Acontece de tudo nessa Babel de autorreferentes. As obras expostas no Arsenale e no pavilhão central dos Giardini se confundem como num caleidoscópio em que imagens são reduzidas a fragmentos de luz. Tudo tem o mesmo peso, seja a obra que resulta de décadas de trabalho, seja o desenho ocasional traçado numa folha de sulfite. A predominância do formato bidimensional e, em certas salas, a distribuição das obras em arranjos constelares contribui para a confusão visual, reforçando o efeito equalizador que só o conhecimento do valor monetário das obras é capaz de desfazer. Neste sentido, nada é mais parecido com uma feira de arte.

Bordados, trançados e tapeçarias estão muito presentes na bienal. Instalada na entrada do Arsenale, Takapau (2022), uma rede de tiras de poliéster e aço trançada pelas artistas maori do coletivo Mataaho, anuncia ao público que a produção contemporânea do Sul global se dirige por técnicas tradicionais e pela artesania, embora se renda ocasionalmente ao velho óleo sobre tela do colonizador. Ao enfatizar a conexão do autoreferente com saberes tradicionais, o recorte curatorial reforça esterótipos, sugerindo que o autorreferente ignora, despreza ou resiste a novas tecnologias. Chama atenção a escassez de videoinstalações, obras digitais, multissensoriais ou que fazem uso de inteligência artificial. Será que os “estrangeiros” do Sul só se expressam pelos meios artísticos de suas culturas originárias? Ou será que não existe tecnologia nessa região do mundo?

Há obras interessantes? Certamente que há. Uma delas é um vídeo, um dos poucos exibidos na bienal. We were here: history of black africans in renaissance Europe (2024), do afro-italiano Fred Kuwornu, aborda a relação referente-referido numa chave histórica e artística.

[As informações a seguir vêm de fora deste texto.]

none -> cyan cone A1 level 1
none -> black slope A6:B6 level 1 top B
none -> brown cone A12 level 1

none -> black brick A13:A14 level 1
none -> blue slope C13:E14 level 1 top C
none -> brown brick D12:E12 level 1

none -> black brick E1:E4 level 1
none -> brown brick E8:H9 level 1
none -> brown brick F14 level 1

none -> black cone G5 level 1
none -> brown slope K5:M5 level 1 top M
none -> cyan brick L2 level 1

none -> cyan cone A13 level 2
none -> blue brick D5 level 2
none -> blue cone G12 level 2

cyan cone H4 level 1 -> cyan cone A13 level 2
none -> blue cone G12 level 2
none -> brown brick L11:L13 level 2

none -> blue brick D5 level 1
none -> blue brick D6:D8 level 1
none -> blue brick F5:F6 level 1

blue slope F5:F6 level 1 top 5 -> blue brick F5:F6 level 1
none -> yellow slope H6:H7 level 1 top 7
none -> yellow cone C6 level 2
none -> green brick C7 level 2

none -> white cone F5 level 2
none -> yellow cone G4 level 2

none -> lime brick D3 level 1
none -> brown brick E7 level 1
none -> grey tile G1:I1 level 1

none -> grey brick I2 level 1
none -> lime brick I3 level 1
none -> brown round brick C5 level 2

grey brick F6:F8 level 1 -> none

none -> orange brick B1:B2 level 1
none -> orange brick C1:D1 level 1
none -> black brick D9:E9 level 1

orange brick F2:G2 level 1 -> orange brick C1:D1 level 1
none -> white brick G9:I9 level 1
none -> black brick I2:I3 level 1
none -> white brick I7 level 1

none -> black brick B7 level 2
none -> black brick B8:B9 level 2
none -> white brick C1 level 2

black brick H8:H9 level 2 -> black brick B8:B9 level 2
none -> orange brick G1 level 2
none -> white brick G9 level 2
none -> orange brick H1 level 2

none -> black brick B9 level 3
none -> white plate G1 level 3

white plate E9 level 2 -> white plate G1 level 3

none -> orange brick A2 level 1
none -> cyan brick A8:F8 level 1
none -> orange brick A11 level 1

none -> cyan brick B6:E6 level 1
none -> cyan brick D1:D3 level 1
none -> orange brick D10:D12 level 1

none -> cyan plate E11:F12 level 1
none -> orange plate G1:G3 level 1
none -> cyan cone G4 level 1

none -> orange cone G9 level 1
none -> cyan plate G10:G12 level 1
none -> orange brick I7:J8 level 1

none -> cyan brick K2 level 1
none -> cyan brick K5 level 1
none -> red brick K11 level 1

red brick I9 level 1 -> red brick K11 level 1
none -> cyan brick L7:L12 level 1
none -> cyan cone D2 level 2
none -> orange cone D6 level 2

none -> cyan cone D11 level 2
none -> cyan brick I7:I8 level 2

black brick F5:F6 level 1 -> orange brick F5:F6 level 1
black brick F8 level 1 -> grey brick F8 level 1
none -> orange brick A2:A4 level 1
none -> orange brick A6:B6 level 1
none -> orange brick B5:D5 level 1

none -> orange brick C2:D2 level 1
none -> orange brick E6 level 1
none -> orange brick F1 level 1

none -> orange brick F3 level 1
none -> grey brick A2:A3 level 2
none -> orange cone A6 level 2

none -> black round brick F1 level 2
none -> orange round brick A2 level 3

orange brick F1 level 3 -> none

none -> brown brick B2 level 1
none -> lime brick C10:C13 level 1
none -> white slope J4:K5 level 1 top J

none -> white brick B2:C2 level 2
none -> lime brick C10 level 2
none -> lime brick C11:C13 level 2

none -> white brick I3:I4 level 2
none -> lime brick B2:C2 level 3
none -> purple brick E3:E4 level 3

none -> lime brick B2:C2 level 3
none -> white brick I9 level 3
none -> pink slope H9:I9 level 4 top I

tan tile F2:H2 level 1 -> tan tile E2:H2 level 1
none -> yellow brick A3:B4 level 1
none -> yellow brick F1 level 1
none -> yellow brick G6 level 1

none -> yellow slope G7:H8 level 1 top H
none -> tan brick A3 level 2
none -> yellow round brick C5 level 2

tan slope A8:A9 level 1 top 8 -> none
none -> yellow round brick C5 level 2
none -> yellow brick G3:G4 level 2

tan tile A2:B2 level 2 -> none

Em 53 minutos, o vídeo comunica o que a exposição como um todo evita afirmar: que “estrangeiro” é o outro que exploro, subjugo, oculto, extermino e assimilo.

O melhor na 60ª Bienal de Veneza não está nos pavilhões centrais, e sim nas representações nacionais. Como de praxe, alguns países adotam o tema da exposição principal, outros não. Nesta edição, os países colonizadores com pretensões imperialistas abraçaram o mote “estrangeiros em todos os lugares” e o trataram com a objetividade dos que impõem as regras do jogo ao resto do mundo. Nada é mais objetivo do que reconhecer o passado predador e declarar a superação dele na convocação do estrangeiro como seu representante. É o que se vê no solo do ganense-britânico John Akonfrah no pavilhão da Grã-Bretanha e no de Jeffrey Gibson, artista queer do povo cherokee, no pavilhão dos Estados Unidos.

Em sua representação nacional, o Brasil abraça o mote da bienal e mostra obras de Glicéria Tupinambá na curadoria de Denilson Baniwa, Arissana Pataxó e Gustavo Caboco, todos indígenas. Eles vêm de povos diferentes, mas apresentam a mesma (triste) realidade: ser estrangeiro em sua própria terra.